The context for this is that I was looking at cases where btree indexes were not using all the columns they could, but rather shoving some of the conditions down into a Filter unnecessarily/unhelpfully.  This change doesn't fix that, but it does seem to be moving in the right direction.

Added to commitfest.
 
This does cause a regression test failure due to an (apparently?) uninteresting plan change.

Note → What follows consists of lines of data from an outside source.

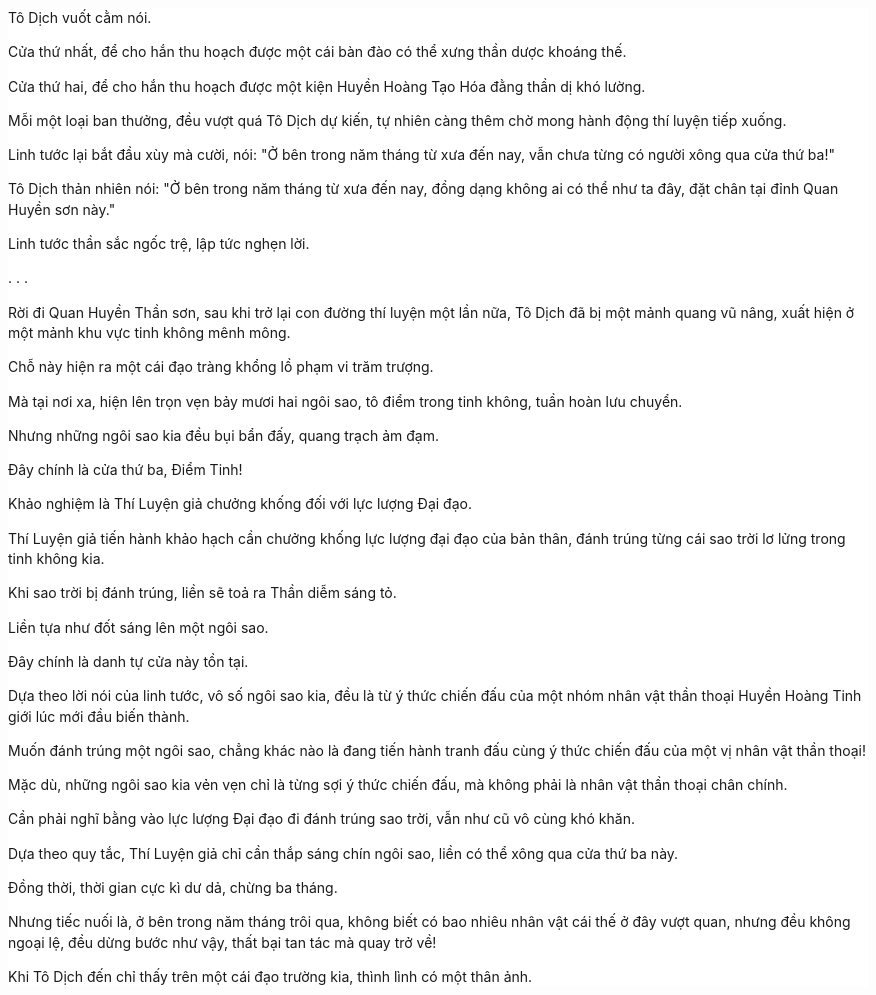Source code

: Tô Dịch vuốt cằm nói.

Cửa thứ nhất, để cho hắn thu hoạch được một cái bàn đào có thể xưng thần dược khoáng thế.

Cửa thứ hai, để cho hắn thu hoạch được một kiện Huyền Hoàng Tạo Hóa đằng thần dị khó lường.

Mỗi một loại ban thưởng, đều vượt quá Tô Dịch dự kiến, tự nhiên càng thêm chờ mong hành động thí luyện tiếp xuống.

Linh tước lại bắt đầu xùy mà cười, nói: "Ở bên trong năm tháng từ xưa đến nay, vẫn chưa từng có người xông qua cửa thứ ba!"

Tô Dịch thản nhiên nói: "Ở bên trong năm tháng từ xưa đến nay, đồng dạng không ai có thể như ta đây, đặt chân tại đỉnh Quan Huyền sơn này."

Linh tước thần sắc ngốc trệ, lập tức nghẹn lời.

. . .

Rời đi Quan Huyền Thần sơn, sau khi trở lại con đường thí luyện một lần nữa, Tô Dịch đã bị một mảnh quang vũ nâng, xuất hiện ở một mảnh khu vực tinh không mênh mông.

Chỗ này hiện ra một cái đạo tràng khổng lồ phạm vi trăm trượng.

Mà tại nơi xa, hiện lên trọn vẹn bảy mươi hai ngôi sao, tô điểm trong tinh không, tuần hoàn lưu chuyển.

Nhưng những ngôi sao kia đều bụi bẩn đấy, quang trạch ảm đạm.

Đây chính là cửa thứ ba, Điểm Tinh!

Khảo nghiệm là Thí Luyện giả chưởng khống đối với lực lượng Đại đạo.

Thí Luyện giả tiến hành khảo hạch cần chưởng khống lực lượng đại đạo của bản thân, đánh trúng từng cái sao trời lơ lửng trong tinh không kia.

Khi sao trời bị đánh trúng, liền sẽ toả ra Thần diễm sáng tỏ.

Liền tựa như đốt sáng lên một ngôi sao.

Đây chính là danh tự cửa này tồn tại.

Dựa theo lời nói của linh tước, vô số ngôi sao kia, đều là từ ý thức chiến đấu của một nhóm nhân vật thần thoại Huyền Hoàng Tinh giới lúc mới đầu biến thành.

Muốn đánh trúng một ngôi sao, chẳng khác nào là đang tiến hành tranh đấu cùng ý thức chiến đấu của một vị nhân vật thần thoại!

Mặc dù, những ngôi sao kia vẻn vẹn chỉ là từng sợi ý thức chiến đấu, mà không phải là nhân vật thần thoại chân chính.

Cần phải nghĩ bằng vào lực lượng Đại đạo đi đánh trúng sao trời, vẫn như cũ vô cùng khó khăn.

Dựa theo quy tắc, Thí Luyện giả chỉ cần thắp sáng chín ngôi sao, liền có thể xông qua cửa thứ ba này.

Đồng thời, thời gian cực kì dư dả, chừng ba tháng.

Nhưng tiếc nuối là, ở bên trong năm tháng trôi qua, không biết có bao nhiêu nhân vật cái thế ở đây vượt quan, nhưng đều không ngoại lệ, đều dừng bước như vậy, thất bại tan tác mà quay trở về!

Khi Tô Dịch đến chỉ thấy trên một cái đạo trường kia, thình lình có một thân ảnh.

Looking more at the regression test plan change, it points up an interesting question which is only tangentially related to this patch.

With patch applied:

[local] 417536 regression=# explain analyze SELECT thousand, tenthous FROM tenk1
 WHERE thousand < 2 AND tenthous IN (1001,3000)
 ORDER BY thousand;
                                                              QUERY PLAN                                                              
---------------------------------------------------------------------------------------------------------------------------------------
 Sort  (cost=4.55..4.56 rows=1 width=8) (actual time=0.100..0.101 rows=2 loops=1)
   Sort Key: thousand
   Sort Method: quicksort  Memory: 25kB
   ->  Index Only Scan using tenk1_thous_tenthous on tenk1  (cost=0.29..4.50 rows=1 width=8) (actual time=0.044..0.048 rows=2 loops=1)
         Index Cond: ((thousand < 2) AND (tenthous = ANY ('{1001,3000}'::integer[])))
         Heap Fetches: 0
 Planning Time: 1.040 ms
 Execution Time: 0.149 ms
(8 rows)


[local] 417536 regression=# set enable_sort TO off ;


[local] 417536 regression=# explain analyze SELECT thousand, tenthous FROM tenk1
 WHERE thousand < 2 AND tenthous IN (1001,3000)
 ORDER BY thousand;
                                                           QUERY PLAN                                                            
---------------------------------------------------------------------------------------------------------------------------------
 Index Only Scan using tenk1_thous_tenthous on tenk1  (cost=0.29..4.71 rows=1 width=8) (actual time=0.021..0.024 rows=2 loops=1)
   Index Cond: (thousand < 2)
   Filter: (tenthous = ANY ('{1001,3000}'::integer[]))
   Rows Removed by Filter: 18
   Heap Fetches: 0
 Planning Time: 0.156 ms
 Execution Time: 0.039 ms
(7 rows)

Why does having the =ANY in the "Index Cond:" rather than the "Filter:" inhibit it from understanding that the rows will still be delivered in order by "thousand"?